Introduction

The following documentation provides a step-by-step guide for establishing an Amazon Redshift connection and utilizing valmi.io to synchronize data from a Redshift database to any of the supported destinations.

Redshift Configuration

Required Permissions

To optimize data retrieval and transfer between tables in your database and supported destinations, valmi.io employs a “diff” calculation method to identify changes during each update. This approach minimizes the impact on your database’s performance and other applications’ APIs. As part of this process, valmi.io manages a set of tables in a designated bookkeeping schema, typically consisting of 2 or 3 tables per sync job.

To establish a successful connection with your Redshift database, it is advisable to create a dedicated user account specifically for valmi.io. This account should have a strong and unique password and will be used for authentication by valmi.io. To ensure smooth operation, the valmi account should be granted the following permissions:

  • Full administrative access to all tables within the bookkeeping schema, including the ability to create, delete, read from, and write to these tables.

  • Read-only access to any tables and views in the desired schema that you want valmi.io to publish to your service destinations.

Configuring permissions for Redshift can be intricate due to the various available configuration options. However, the script provided below has undergone thorough testing and is known to function correctly.

If you face any connection issues or unlisted tables or views, please make sure the following script is run by a user with the required permissions to create users, schemas, and grant permissions.
-- Give the valmi user the ability to sign in with a password
CREATE USER valmi WITH PASSWORD '<strong password>';

-- Create a private bookkeeping schema where valmi can store sync state
CREATE SCHEMA valmi_scratch_computed_;

-- Give the valmi user full access to the bookkeeping schema
GRANT ALL ON SCHEMA valmi_scratch_computed_ TO valmi;

-- Ensure the valmi user has access to any objects that may have already existed in the bookkeeping schema
GRANT ALL PRIVILEGES ON ALL TABLES IN SCHEMA valmi_scratch_computed_ TO valmi;

-- Let the valmi user see this schema
GRANT USAGE ON SCHEMA "<your schema>" TO valmi;

-- Let the valmi user read all existing tables in this schema
GRANT SELECT ON ALL TABLES IN SCHEMA "<your schema>" TO valmi;

-- Let the valmi user read any new tables added to this schema
ALTER DEFAULT PRIVILEGES IN SCHEMA "<your schema>" GRANT SELECT ON TABLES TO valmi;

-- Let the valmi user execute any existing functions in this schema
GRANT EXECUTE ON ALL FUNCTIONS IN SCHEMA "<your schema>" TO valmi;

-- Let the valmi user execute any new functions added to this schema
ALTER DEFAULT PRIVILEGES IN SCHEMA "<your schema>" GRANT EXECUTE ON FUNCTIONS TO valmi;

Creating a Redshift Connection on valmi.io

The picture below shows the configuration page for a Redshift connection. The following fields are required:

  • Connection Name - A name for the connection.
  • Host - The hostname of the Redshift warehouse. For instance, it looks similar to valmi-wg.294727603162.us-east-1.redshift-serverless.amazonaws.com for Redshift Serverless.
  • Port - The port number of the Redshift warehouse. The default port is 5439.
  • Database - The name of the database to connect to.
  • Username - The username to use to connect to the database.
  • Password - The password to use to connect to the database.

Setting up a Sync

  1. Selecting a table or a view to Sync

After successfully configuring the connection, creating a sync involves selecting a source, a destination, a mapping, and a schedule. In this section, we will explain how to select a source.

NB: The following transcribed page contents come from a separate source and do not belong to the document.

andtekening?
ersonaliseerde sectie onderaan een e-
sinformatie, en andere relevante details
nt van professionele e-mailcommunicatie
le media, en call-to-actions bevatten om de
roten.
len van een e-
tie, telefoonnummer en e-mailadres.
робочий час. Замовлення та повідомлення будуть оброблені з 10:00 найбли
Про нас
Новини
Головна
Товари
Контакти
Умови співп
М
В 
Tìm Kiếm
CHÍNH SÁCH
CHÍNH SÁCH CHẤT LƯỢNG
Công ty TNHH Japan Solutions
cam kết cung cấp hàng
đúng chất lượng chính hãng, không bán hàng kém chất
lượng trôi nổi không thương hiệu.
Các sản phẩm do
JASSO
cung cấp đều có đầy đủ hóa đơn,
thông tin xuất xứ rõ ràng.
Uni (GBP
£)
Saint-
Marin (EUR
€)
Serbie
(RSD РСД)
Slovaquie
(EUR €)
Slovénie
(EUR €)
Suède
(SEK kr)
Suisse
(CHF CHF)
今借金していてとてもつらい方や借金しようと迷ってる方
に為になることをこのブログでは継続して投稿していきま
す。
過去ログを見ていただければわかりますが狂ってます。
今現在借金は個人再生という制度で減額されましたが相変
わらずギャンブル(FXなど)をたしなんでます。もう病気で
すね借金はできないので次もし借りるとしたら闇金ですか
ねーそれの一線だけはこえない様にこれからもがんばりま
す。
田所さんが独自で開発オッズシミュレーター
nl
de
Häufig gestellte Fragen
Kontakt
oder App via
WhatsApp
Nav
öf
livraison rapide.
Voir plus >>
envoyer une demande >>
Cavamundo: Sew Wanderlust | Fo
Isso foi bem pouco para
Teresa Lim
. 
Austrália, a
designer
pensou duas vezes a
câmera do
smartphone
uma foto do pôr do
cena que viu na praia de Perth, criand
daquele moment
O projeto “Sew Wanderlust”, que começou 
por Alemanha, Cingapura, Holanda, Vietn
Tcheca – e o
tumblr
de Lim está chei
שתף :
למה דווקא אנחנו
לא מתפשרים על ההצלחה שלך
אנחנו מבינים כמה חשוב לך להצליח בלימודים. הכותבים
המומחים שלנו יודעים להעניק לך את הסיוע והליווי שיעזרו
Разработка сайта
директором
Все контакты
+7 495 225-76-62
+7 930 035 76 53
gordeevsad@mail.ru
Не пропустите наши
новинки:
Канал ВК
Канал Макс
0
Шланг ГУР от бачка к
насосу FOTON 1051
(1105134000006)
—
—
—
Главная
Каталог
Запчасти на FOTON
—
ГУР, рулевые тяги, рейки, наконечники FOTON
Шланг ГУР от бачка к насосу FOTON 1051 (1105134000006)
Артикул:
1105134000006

To select a Redshift source during the sync creation process, please follow the steps provided below:

  • Select the Redshift connection you created earlier.
  • Select a namespace.
  • Select a database table or a view.

  1. Supported Source Modes

Once you have chosen a source, the next step is to select a destination connection. For detailed instructions on configuring the destination, please consult the specific documentation provided. After selecting the destination, you will proceed to choose the mapping for the synchronization process.

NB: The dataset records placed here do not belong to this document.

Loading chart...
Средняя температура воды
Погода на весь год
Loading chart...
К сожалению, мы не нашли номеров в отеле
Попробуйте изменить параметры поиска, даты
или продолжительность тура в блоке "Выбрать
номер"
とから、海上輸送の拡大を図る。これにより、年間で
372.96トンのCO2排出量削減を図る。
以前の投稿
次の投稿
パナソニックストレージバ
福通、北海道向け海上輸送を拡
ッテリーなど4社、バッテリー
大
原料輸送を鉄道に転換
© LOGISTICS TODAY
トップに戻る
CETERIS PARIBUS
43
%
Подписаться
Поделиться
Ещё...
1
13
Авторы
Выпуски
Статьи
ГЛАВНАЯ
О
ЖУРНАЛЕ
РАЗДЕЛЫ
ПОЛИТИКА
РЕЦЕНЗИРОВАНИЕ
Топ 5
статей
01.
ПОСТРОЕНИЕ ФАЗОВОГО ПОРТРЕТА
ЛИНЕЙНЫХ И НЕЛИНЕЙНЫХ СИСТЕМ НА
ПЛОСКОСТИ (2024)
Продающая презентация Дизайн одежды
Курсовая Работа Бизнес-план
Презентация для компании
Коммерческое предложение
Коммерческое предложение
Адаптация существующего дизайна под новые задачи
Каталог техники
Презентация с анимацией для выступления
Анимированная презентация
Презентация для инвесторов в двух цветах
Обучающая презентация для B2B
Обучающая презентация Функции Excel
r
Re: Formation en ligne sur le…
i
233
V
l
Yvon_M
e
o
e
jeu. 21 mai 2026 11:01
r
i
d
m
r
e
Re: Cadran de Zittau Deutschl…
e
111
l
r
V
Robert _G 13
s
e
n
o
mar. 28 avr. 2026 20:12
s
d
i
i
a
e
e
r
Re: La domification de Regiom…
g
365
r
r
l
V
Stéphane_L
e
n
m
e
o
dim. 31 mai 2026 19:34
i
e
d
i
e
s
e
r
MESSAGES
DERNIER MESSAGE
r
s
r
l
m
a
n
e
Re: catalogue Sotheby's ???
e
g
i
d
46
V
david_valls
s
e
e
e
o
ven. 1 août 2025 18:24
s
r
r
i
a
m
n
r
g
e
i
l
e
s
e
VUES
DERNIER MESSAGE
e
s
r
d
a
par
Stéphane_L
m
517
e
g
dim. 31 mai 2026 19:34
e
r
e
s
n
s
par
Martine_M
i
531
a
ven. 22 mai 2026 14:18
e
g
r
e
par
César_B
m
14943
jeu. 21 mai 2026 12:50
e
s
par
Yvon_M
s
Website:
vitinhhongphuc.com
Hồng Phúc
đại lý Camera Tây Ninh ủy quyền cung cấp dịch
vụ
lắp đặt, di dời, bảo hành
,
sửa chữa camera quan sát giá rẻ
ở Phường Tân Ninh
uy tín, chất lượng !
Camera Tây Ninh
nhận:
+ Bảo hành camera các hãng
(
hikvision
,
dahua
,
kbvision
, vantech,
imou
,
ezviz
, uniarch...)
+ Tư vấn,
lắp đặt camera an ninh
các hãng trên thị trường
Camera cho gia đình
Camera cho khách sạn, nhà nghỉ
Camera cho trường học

On the mapping page, you will be required to specify a source mode that governs how the source connector extracts data from Redshift. There are two available modes to choose from:

  • Full Table - This mode extracts the entire table from Postgres. This is the default mode.
  • Incremental - This mode extracts only the rows that have changed since the last sync. The data to extract will be determined by comparing the current table with a snapshot of the table taken during the last sync.

  1. Selecting a Primary Key

During the sync creation process, you will also need to select a primary key. The primary key serves various purposes, including:

  • Identifying the corresponding object in the destination. For instance, when synchronizing a Postgres table with a Salesforce object, the primary key is used to uniquely identify the Salesforce object.

  • Validating and identifying rows as valid or invalid. This includes performing null checks and duplicate checks based on the primary key.

It is important to note that the primary key must consist of a single column. If the table does not have a primary key, you have the option to select a unique column instead.